Transf., the art, trade, or profession of such an artisan, Vitr. 1, 1: pictura et fabrica ceteraeque artes habent quendam absoluti operis effectum, architecture, Cic. N. D. 2, 13, 35; cf. id. Div. 1, 51, 161; and: natura effectum esse mundum: nihil opus fuisse fabrica, id. ib. 1, 20, 53: omnis fabrica aeris et ferri, id. N. D. 2, 60, 150: aeraria, ferrea, materiaria, the art of working in brass, etc., Plin. 7, 56, 57, § 197 sq.; cf.: aerariae artis, Just. 36, 4, 4; and: ejus fabricae, quam Graeci χαλκευτικὴν vocant, Quint. 2, 21, 10.—In apposition with ars: abies Graeco fabricae artis genere spectabilis, Plin. 16, 42, 82, § 225: servus arte fabrica peritus, Dig. 33, 7, 19 fin.: fanum solerti fabrica structum, with artistic skill, App. M. 6, p. 174, 25.

In gen., any skilful production, a fabric, building, etc.: admirabilis membrorum animantium, Cic. N. D. 2, 47, 121; cf. id. Off. 1, 35, 127; Pall. 1, 7, 4; 1, 9, 2 al.—Of man as the creature of God, Prud. Hymn. de Rad. Dom. 45.

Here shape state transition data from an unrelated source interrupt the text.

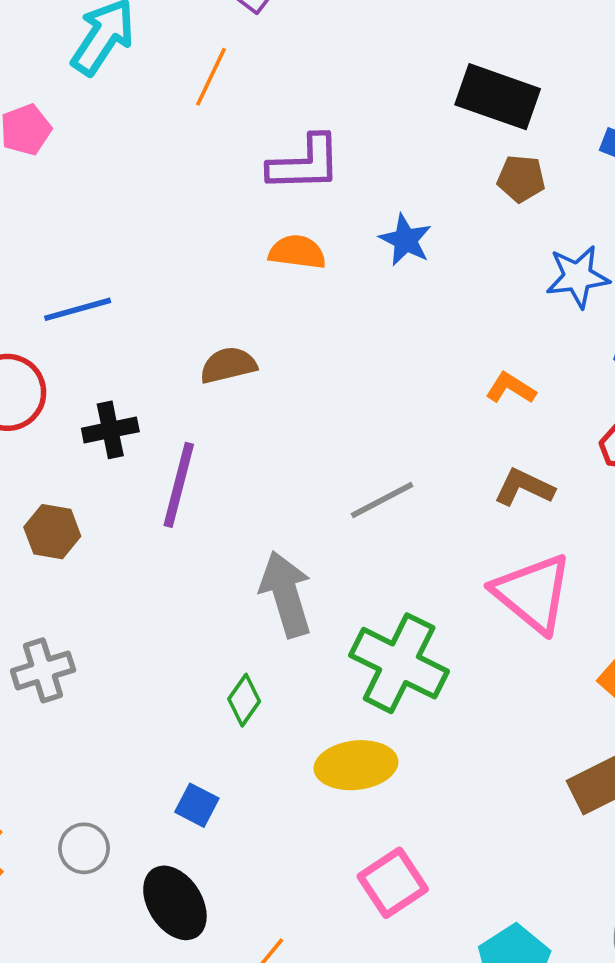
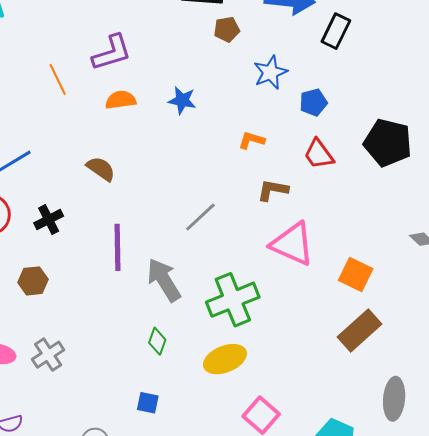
orange line: (211, 77) -> (58, 79), moved, turned -36
blue star: (406, 240) -> (182, 100), moved
brown semicircle: (228, 365) -> (101, 169), turned 64
purple line: (179, 485) -> (118, 247), moved
green cross: (399, 663) -> (233, 300), turned -33

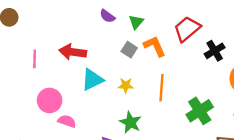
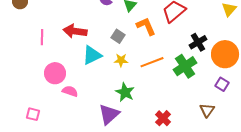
gray square: (129, 50) -> (118, 36), moved
black cross: (215, 51) -> (198, 42), moved
orange line: (162, 88) -> (152, 62), turned 65
green cross: (200, 111) -> (185, 66), moved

In the comic writers, a crafty device, trick, stratagem: ei nos facetis fabricis et doctis dolis Glaucumam ob oculos obiciemus, Plaut. Mil. 2, 1, 69; id. Cist. 2, 2, 5: nescio quam fabricam facit, id. Ep. 5, 2, 25; id. Bacch. 2, 3, 132: ad senem fingere, Ter. Heaut. 3, 2, 34 al.